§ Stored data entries
>> Begin
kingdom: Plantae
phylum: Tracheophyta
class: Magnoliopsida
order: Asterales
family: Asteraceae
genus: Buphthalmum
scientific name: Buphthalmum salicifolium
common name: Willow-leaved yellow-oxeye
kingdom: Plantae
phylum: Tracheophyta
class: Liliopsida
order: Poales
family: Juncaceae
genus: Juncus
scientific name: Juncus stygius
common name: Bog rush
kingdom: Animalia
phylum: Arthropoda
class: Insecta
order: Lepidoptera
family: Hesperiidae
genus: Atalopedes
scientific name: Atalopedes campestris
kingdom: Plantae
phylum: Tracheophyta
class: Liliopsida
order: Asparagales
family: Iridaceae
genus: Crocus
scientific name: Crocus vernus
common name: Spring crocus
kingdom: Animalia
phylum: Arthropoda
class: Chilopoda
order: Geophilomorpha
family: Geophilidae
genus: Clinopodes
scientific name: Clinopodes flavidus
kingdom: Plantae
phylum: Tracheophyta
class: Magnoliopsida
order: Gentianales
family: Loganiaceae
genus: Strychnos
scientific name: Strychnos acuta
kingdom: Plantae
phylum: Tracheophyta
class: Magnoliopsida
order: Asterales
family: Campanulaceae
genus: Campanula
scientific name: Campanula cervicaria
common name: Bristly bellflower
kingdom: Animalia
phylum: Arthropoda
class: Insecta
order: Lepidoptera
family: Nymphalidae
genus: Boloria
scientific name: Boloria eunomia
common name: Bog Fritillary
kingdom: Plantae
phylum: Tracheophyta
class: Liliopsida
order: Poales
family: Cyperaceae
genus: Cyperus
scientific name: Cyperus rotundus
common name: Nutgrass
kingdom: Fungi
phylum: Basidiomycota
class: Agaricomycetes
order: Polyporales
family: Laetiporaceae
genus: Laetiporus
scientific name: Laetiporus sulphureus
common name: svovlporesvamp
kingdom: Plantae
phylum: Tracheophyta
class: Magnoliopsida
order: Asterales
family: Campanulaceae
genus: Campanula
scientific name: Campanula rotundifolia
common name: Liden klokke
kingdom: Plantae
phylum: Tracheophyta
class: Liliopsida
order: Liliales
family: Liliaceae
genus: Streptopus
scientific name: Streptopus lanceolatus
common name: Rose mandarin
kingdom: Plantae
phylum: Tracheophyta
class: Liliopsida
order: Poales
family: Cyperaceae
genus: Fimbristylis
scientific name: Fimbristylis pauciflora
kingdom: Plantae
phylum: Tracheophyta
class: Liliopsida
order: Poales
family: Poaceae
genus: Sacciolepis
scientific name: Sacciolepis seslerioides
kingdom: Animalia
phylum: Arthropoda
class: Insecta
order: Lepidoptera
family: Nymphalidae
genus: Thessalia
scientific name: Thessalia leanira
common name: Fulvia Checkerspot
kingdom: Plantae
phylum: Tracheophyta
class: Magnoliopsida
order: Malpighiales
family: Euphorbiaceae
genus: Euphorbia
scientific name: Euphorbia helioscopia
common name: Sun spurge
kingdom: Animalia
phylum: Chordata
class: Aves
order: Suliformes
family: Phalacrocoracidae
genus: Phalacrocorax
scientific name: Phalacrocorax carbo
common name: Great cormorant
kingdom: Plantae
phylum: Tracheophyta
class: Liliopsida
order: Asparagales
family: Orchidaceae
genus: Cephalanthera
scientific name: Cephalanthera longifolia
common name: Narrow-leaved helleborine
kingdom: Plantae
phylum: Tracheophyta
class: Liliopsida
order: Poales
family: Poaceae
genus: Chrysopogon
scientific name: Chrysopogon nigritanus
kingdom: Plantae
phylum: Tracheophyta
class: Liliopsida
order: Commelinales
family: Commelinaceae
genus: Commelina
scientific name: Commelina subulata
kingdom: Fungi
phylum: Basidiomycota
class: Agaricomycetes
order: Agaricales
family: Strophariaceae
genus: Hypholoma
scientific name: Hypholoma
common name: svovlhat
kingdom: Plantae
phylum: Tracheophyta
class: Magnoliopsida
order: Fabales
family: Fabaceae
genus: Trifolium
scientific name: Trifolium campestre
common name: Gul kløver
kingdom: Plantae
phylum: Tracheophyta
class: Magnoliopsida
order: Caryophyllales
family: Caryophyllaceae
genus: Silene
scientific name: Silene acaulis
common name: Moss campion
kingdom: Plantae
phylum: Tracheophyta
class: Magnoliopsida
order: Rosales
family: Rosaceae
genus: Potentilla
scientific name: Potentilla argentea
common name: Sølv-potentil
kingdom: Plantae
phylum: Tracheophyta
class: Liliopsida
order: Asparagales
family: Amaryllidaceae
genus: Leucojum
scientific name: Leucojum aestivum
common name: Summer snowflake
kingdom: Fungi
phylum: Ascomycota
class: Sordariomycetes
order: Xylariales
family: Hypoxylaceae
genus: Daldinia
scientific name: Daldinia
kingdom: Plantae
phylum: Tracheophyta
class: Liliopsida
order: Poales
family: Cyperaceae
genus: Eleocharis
>> End
§ THE TASK
Present every line of the material above as a numbered list, leaving out any blank lines.

§ ANSWER TO THIS EXERCISE
1. kingdom: Plantae
2. phylum: Tracheophyta
3. class: Magnoliopsida
4. order: Asterales
5. family: Asteraceae
6. genus: Buphthalmum
7. scientific name: Buphthalmum salicifolium
8. common name: Willow-leaved yellow-oxeye
9. kingdom: Plantae
10. phylum: Tracheophyta
11. class: Liliopsida
12. order: Poales
13. family: Juncaceae
14. genus: Juncus
15. scientific name: Juncus stygius
16. common name: Bog rush
17. kingdom: Animalia
18. phylum: Arthropoda
19. class: Insecta
20. order: Lepidoptera
21. family: Hesperiidae
22. genus: Atalopedes
23. scientific name: Atalopedes campestris
24. kingdom: Plantae
25. phylum: Tracheophyta
26. class: Liliopsida
27. order: Asparagales
28. family: Iridaceae
29. genus: Crocus
30. scientific name: Crocus vernus
31. common name: Spring crocus
32. kingdom: Animalia
33. phylum: Arthropoda
34. class: Chilopoda
35. order: Geophilomorpha
36. family: Geophilidae
37. genus: Clinopodes
38. scientific name: Clinopodes flavidus
39. kingdom: Plantae
40. phylum: Tracheophyta
41. class: Magnoliopsida
42. order: Gentianales
43. family: Loganiaceae
44. genus: Strychnos
45. scientific name: Strychnos acuta
46. kingdom: Plantae
47. phylum: Tracheophyta
48. class: Magnoliopsida
49. order: Asterales
50. family: Campanulaceae
51. genus: Campanula
52. scientific name: Campanula cervicaria
53. common name: Bristly bellflower
54. kingdom: Animalia
55. phylum: Arthropoda
56. class: Insecta
57. order: Lepidoptera
58. family: Nymphalidae
59. genus: Boloria
60. scientific name: Boloria eunomia
61. common name: Bog Fritillary
62. kingdom: Plantae
63. phylum: Tracheophyta
64. class: Liliopsida
65. order: Poales
66. family: Cyperaceae
67. genus: Cyperus
68. scientific name: Cyperus rotundus
69. common name: Nutgrass
70. kingdom: Fungi
71. phylum: Basidiomycota
72. class: Agaricomycetes
73. order: Polyporales
74. family: Laetiporaceae
75. genus: Laetiporus
76. scientific name: Laetiporus sulphureus
77. common name: svovlporesvamp
78. kingdom: Plantae
79. phylum: Tracheophyta
80. class: Magnoliopsida
81. order: Asterales
82. family: Campanulaceae
83. genus: Campanula
84. scientific name: Campanula rotundifolia
85. common name: Liden klokke
86. kingdom: Plantae
87. phylum: Tracheophyta
88. class: Liliopsida
89. order: Liliales
90. family: Liliaceae
91. genus: Streptopus
92. scientific name: Streptopus lanceolatus
93. common name: Rose mandarin
94. kingdom: Plantae
95. phylum: Tracheophyta
96. class: Liliopsida
97. order: Poales
98. family: Cyperaceae
99. genus: Fimbristylis
100. scientific name: Fimbristylis pauciflora
101. kingdom: Plantae
102. phylum: Tracheophyta
103. class: Liliopsida
104. order: Poales
105. family: Poaceae
106. genus: Sacciolepis
107. scientific name: Sacciolepis seslerioides
108. kingdom: Animalia
109. phylum: Arthropoda
110. class: Insecta
111. order: Lepidoptera
112. family: Nymphalidae
113. genus: Thessalia
114. scientific name: Thessalia leanira
115. common name: Fulvia Checkerspot
116. kingdom: Plantae
117. phylum: Tracheophyta
118. class: Magnoliopsida
119. order: Malpighiales
120. family: Euphorbiaceae
121. genus: Euphorbia
122. scientific name: Euphorbia helioscopia
123. common name: Sun spurge
124. kingdom: Animalia
125. phylum: Chordata
126. class: Aves
127. order: Suliformes
128. family: Phalacrocoracidae
129. genus: Phalacrocorax
130. scientific name: Phalacrocorax carbo
131. common name: Great cormorant
132. kingdom: Plantae
133. phylum: Tracheophyta
134. class: Liliopsida
135. order: Asparagales
136. family: Orchidaceae
137. genus: Cephalanthera
138. scientific name: Cephalanthera longifolia
139. common name: Narrow-leaved helleborine
140. kingdom: Plantae
141. phylum: Tracheophyta
142. class: Liliopsida
143. order: Poales
144. family: Poaceae
145. genus: Chrysopogon
146. scientific name: Chrysopogon nigritanus
147. kingdom: Plantae
148. phylum: Tracheophyta
149. class: Liliopsida
150. order: Commelinales
151. family: Commelinaceae
152. genus: Commelina
153. scientific name: Commelina subulata
154. kingdom: Fungi
155. phylum: Basidiomycota
156. class: Agaricomycetes
157. order: Agaricales
158. family: Strophariaceae
159. genus: Hypholoma
160. scientific name: Hypholoma
161. common name: svovlhat
162. kingdom: Plantae
163. phylum: Tracheophyta
164. class: Magnoliopsida
165. order: Fabales
166. family: Fabaceae
167. genus: Trifolium
168. scientific name: Trifolium campestre
169. common name: Gul kløver
170. kingdom: Plantae
171. phylum: Tracheophyta
172. class: Magnoliopsida
173. order: Caryophyllales
174. family: Caryophyllaceae
175. genus: Silene
176. scientific name: Silene acaulis
177. common name: Moss campion
178. kingdom: Plantae
179. phylum: Tracheophyta
180. class: Magnoliopsida
181. order: Rosales
182. family: Rosaceae
183. genus: Potentilla
184. scientific name: Potentilla argentea
185. common name: Sølv-potentil
186. kingdom: Plantae
187. phylum: Tracheophyta
188. class: Liliopsida
189. order: Asparagales
190. family: Amaryllidaceae
191. genus: Leucojum
192. scientific name: Leucojum aestivum
193. common name: Summer snowflake
194. kingdom: Fungi
195. phylum: Ascomycota
196. class: Sordariomycetes
197. order: Xylariales
198. family: Hypoxylaceae
199. genus: Daldinia
200. scientific name: Daldinia
201. kingdom: Plantae
202. phylum: Tracheophyta
203. class: Liliopsida
204. order: Poales
205. family: Cyperaceae
206. genus: Eleocharis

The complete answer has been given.